(SOURCE EXTRACT begins)

2.2.1. Initial Organ Screening

The diagnostic process started with a detailed rheumatological medical history focussing on specific or nonspecific symptoms of rheumatic diseases. Pathological laboratory and immunological parameters were also included. This led to the first suspicion of an IRD with potential organ involvement, followed by systematic organ screening. Organ involvement in IRD was defined as IRD manifestation at the following organ systems: lungs, heart, kidneys, GIT, ENT, CNS, and PNS.
At the beginning, every patient underwent basic organ screening (including lungs, heart, kidneys, and GIT).

(SOURCE EXTRACT ends)
(EXTRACTED DATA begins)

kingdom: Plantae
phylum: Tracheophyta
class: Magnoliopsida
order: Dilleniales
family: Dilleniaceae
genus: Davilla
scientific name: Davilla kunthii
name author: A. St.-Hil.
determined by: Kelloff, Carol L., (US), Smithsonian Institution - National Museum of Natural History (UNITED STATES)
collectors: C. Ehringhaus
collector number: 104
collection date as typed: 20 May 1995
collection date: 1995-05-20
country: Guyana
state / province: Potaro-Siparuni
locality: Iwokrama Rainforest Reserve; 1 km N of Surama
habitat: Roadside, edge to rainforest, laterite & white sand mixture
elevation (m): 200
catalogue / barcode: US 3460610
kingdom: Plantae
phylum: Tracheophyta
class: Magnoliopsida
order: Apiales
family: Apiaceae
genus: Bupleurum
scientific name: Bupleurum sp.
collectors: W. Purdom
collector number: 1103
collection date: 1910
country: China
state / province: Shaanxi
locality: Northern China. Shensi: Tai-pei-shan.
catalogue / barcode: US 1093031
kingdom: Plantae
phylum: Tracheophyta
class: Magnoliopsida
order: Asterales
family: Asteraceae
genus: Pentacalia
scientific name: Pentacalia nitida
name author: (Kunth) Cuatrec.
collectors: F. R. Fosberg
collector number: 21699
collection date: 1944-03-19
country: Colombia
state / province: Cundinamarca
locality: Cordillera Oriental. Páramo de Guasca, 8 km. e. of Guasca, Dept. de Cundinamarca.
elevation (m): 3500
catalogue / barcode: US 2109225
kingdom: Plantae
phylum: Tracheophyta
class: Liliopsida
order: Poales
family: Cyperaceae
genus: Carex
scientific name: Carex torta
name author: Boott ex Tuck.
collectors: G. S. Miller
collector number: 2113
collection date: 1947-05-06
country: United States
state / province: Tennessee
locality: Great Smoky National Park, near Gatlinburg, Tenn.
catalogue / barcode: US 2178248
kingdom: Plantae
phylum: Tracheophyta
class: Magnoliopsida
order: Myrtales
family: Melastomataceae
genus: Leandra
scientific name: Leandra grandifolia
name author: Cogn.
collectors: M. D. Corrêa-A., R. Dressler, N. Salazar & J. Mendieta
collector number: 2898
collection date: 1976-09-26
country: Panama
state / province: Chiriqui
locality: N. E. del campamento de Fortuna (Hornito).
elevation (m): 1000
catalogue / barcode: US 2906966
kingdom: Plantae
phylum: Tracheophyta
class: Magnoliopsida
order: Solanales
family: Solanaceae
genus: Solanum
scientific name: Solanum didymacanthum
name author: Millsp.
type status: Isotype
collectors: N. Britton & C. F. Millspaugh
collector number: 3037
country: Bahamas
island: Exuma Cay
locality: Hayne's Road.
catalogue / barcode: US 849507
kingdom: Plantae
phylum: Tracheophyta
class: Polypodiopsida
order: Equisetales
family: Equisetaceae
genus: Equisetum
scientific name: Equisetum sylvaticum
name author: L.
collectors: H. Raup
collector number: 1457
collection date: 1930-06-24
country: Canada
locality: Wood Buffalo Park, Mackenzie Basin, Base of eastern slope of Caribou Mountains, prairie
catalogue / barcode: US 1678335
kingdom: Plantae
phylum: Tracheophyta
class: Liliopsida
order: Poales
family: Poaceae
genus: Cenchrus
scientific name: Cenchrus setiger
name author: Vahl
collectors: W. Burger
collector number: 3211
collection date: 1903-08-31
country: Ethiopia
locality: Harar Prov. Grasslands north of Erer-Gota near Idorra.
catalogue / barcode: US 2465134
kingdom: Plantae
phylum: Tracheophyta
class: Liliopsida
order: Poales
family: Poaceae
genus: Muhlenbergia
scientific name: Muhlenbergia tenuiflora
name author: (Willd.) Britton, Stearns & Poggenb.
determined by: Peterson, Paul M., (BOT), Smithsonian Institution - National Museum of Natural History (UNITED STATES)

(EXTRACTED DATA ends)

Repeat the passage of the organ screening text between "2.2.1. Initial Organ" and "CNS, and PNS.", inclusive, with no changes.

• [YOUR RESPONSE]
2.2.1. Initial Organ Screening

The diagnostic process started with a detailed rheumatological medical history focussing on specific or nonspecific symptoms of rheumatic diseases. Pathological laboratory and immunological parameters were also included. This led to the first suspicion of an IRD with potential organ involvement, followed by systematic organ screening. Organ involvement in IRD was defined as IRD manifestation at the following organ systems: lungs, heart, kidneys, GIT, ENT, CNS, and PNS.